--- Work item ---
The string "Right" appears in some lines of the entries that follow; copy each such line.

++++ Data under study ++++

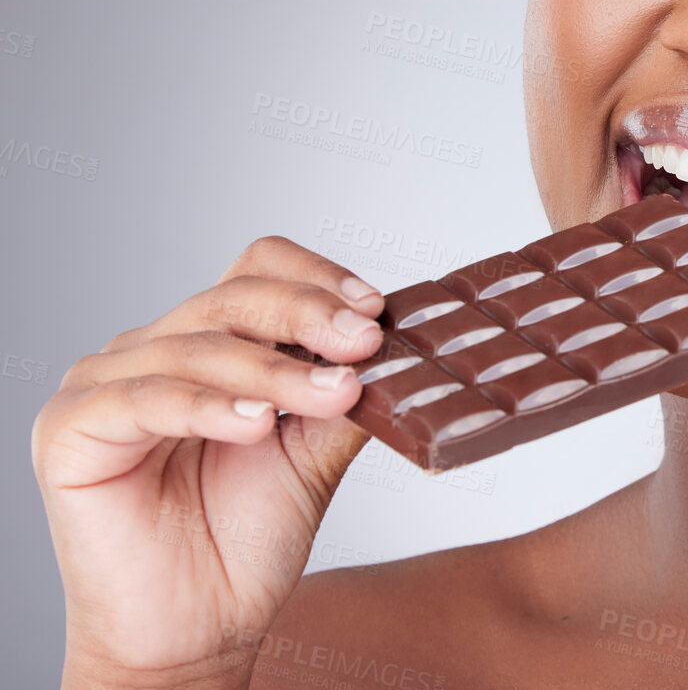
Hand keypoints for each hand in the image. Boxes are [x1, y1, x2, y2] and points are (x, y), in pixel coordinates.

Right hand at [32, 237, 386, 687]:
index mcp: (209, 339)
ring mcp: (105, 382)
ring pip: (199, 347)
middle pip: (233, 298)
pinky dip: (210, 406)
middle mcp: (153, 347)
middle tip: (364, 344)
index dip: (317, 278)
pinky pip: (146, 398)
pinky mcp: (71, 428)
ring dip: (277, 370)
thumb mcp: (315, 450)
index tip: (375, 309)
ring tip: (334, 396)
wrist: (199, 628)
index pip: (258, 270)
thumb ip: (346, 392)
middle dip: (310, 318)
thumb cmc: (245, 539)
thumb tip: (406, 347)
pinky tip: (257, 424)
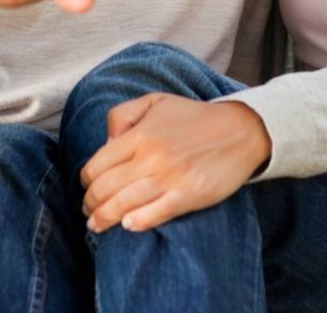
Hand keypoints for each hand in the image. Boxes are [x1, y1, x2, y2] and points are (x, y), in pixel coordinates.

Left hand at [79, 94, 271, 232]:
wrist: (240, 130)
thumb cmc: (194, 118)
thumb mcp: (154, 101)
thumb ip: (122, 115)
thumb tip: (106, 144)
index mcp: (139, 135)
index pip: (96, 166)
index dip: (86, 181)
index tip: (87, 188)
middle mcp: (150, 157)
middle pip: (104, 189)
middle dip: (90, 204)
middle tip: (88, 211)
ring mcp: (170, 178)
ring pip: (123, 205)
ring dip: (104, 219)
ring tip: (97, 225)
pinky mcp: (190, 195)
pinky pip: (156, 214)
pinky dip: (137, 222)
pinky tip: (128, 225)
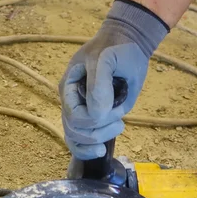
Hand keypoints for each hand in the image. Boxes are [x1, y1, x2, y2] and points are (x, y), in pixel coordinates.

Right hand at [59, 0, 167, 159]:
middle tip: (119, 120)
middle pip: (74, 132)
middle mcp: (70, 102)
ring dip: (99, 138)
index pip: (74, 118)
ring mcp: (79, 111)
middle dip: (99, 131)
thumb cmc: (117, 50)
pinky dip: (87, 151)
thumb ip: (99, 85)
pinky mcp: (89, 120)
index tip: (115, 111)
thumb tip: (96, 115)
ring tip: (118, 125)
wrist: (127, 46)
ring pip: (76, 140)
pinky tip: (100, 150)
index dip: (94, 120)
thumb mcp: (108, 60)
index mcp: (68, 88)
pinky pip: (78, 143)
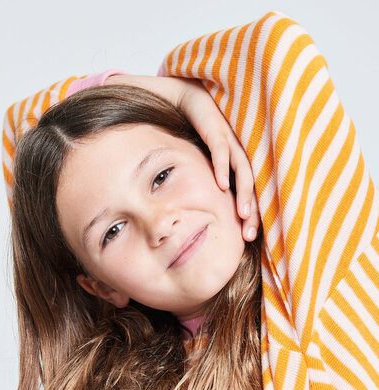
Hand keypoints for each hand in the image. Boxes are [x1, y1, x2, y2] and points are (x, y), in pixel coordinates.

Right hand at [104, 74, 259, 241]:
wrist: (191, 97)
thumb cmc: (201, 131)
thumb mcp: (208, 161)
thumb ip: (211, 181)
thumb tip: (208, 209)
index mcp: (241, 162)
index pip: (252, 192)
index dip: (253, 215)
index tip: (249, 238)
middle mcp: (242, 153)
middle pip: (253, 186)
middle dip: (252, 212)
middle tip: (249, 235)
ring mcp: (232, 141)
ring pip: (243, 171)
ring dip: (244, 193)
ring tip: (242, 214)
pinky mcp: (218, 129)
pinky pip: (222, 151)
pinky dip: (222, 168)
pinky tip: (221, 185)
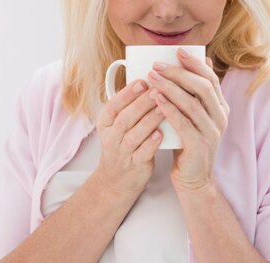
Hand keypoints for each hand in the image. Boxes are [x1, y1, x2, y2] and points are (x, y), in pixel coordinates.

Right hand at [94, 79, 165, 196]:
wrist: (117, 179)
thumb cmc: (123, 144)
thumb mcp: (117, 124)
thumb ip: (129, 105)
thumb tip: (149, 77)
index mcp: (105, 123)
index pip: (113, 106)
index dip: (127, 94)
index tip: (142, 81)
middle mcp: (111, 137)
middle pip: (124, 118)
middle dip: (141, 103)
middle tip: (158, 90)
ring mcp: (122, 152)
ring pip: (134, 135)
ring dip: (149, 120)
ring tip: (164, 108)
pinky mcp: (135, 165)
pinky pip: (142, 153)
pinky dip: (151, 143)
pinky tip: (161, 134)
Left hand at [147, 49, 229, 192]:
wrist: (193, 179)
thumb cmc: (188, 146)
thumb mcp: (193, 119)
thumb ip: (193, 96)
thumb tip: (197, 66)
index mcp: (220, 109)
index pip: (210, 79)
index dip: (195, 64)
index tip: (178, 52)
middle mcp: (219, 118)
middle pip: (202, 87)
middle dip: (179, 73)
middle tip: (158, 65)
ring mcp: (211, 132)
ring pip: (192, 103)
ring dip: (170, 87)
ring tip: (152, 78)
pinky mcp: (198, 145)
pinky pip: (183, 122)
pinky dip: (169, 109)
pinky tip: (156, 99)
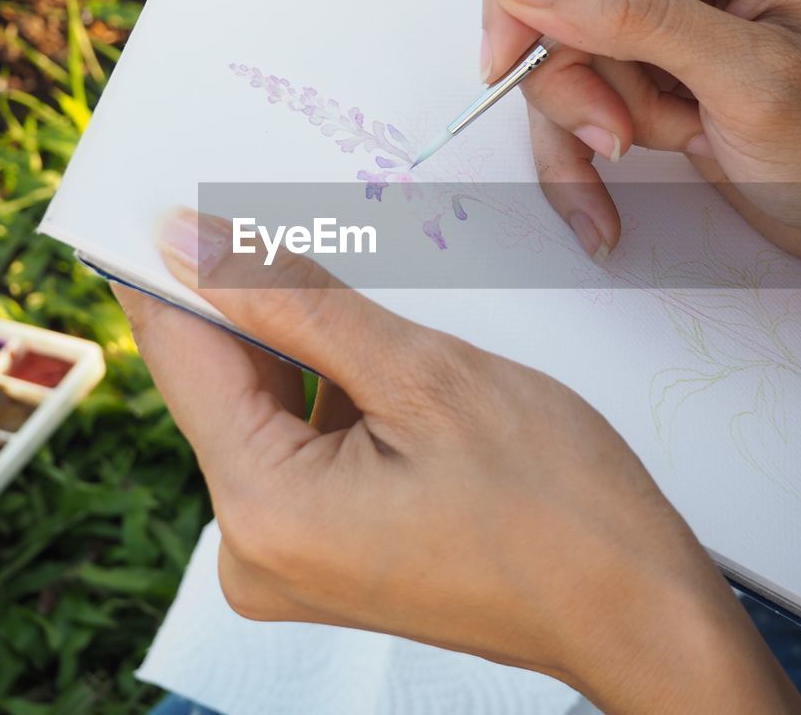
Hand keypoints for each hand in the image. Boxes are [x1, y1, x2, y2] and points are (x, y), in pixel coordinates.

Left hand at [115, 208, 800, 714]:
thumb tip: (191, 242)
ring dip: (302, 345)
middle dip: (252, 299)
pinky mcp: (319, 551)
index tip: (167, 191)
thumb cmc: (559, 506)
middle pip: (221, 383)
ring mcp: (285, 557)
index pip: (180, 354)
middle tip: (290, 220)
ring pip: (264, 408)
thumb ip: (292, 303)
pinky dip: (327, 392)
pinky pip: (297, 445)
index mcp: (265, 509)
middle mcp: (253, 548)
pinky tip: (378, 358)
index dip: (170, 263)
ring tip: (367, 301)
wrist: (634, 608)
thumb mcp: (425, 376)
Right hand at [482, 0, 800, 270]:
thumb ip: (630, 17)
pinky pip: (580, 90)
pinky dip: (583, 149)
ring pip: (563, 45)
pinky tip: (604, 203)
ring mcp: (679, 4)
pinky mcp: (658, 58)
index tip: (505, 61)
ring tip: (650, 150)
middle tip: (613, 132)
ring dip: (587, 114)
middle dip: (572, 70)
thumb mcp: (747, 83)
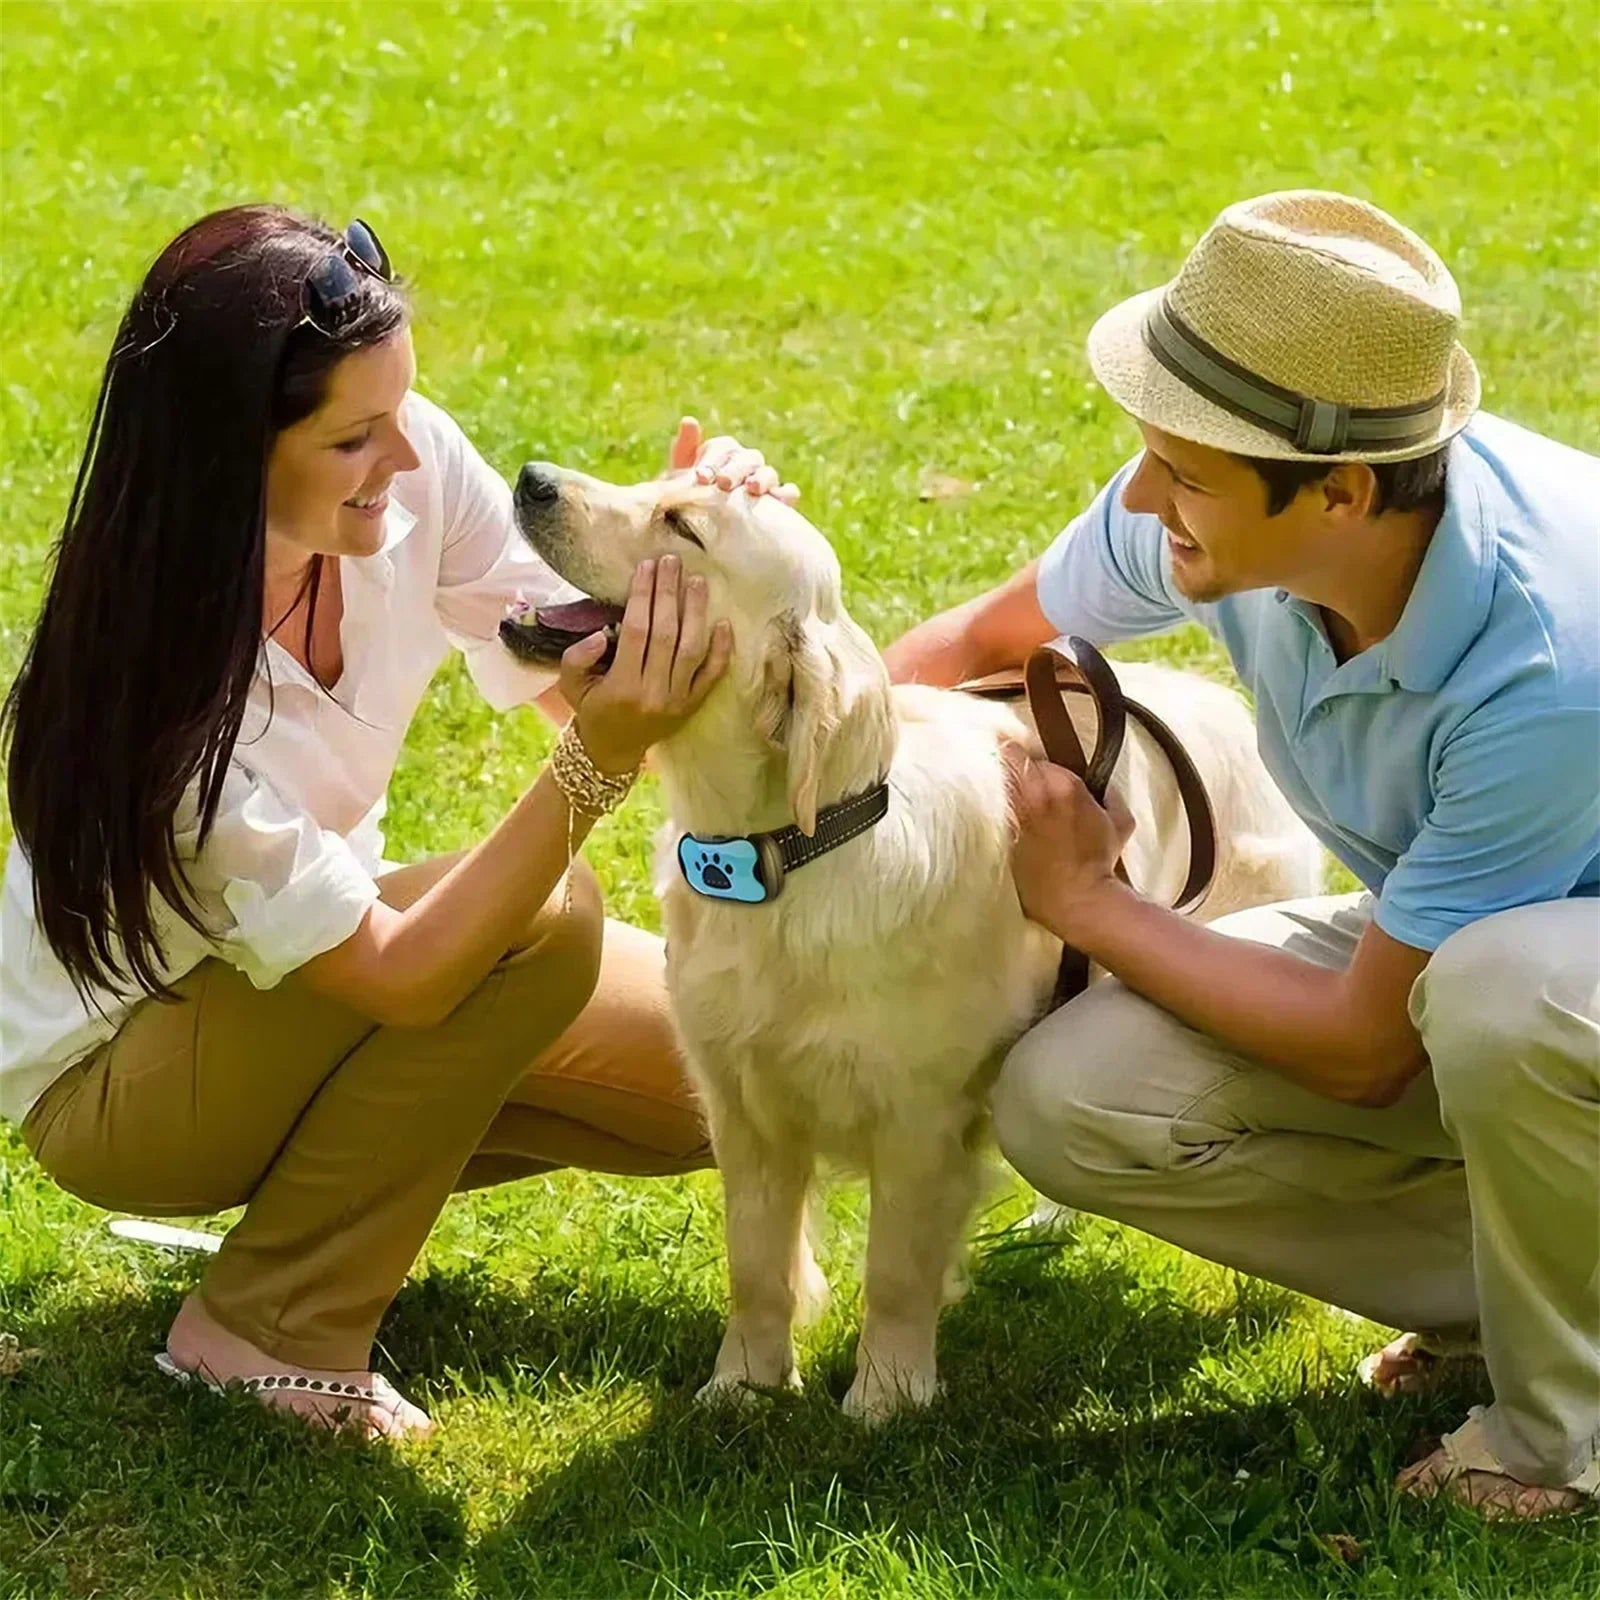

++++

--- Answer section ---
Right hand at [32, 237, 386, 687]:
Right hand at [59, 0, 167, 159]:
Right hand at [104, 74, 259, 241]:
Right hand at [94, 79, 165, 196]:
Right hand at [482, 0, 800, 270]:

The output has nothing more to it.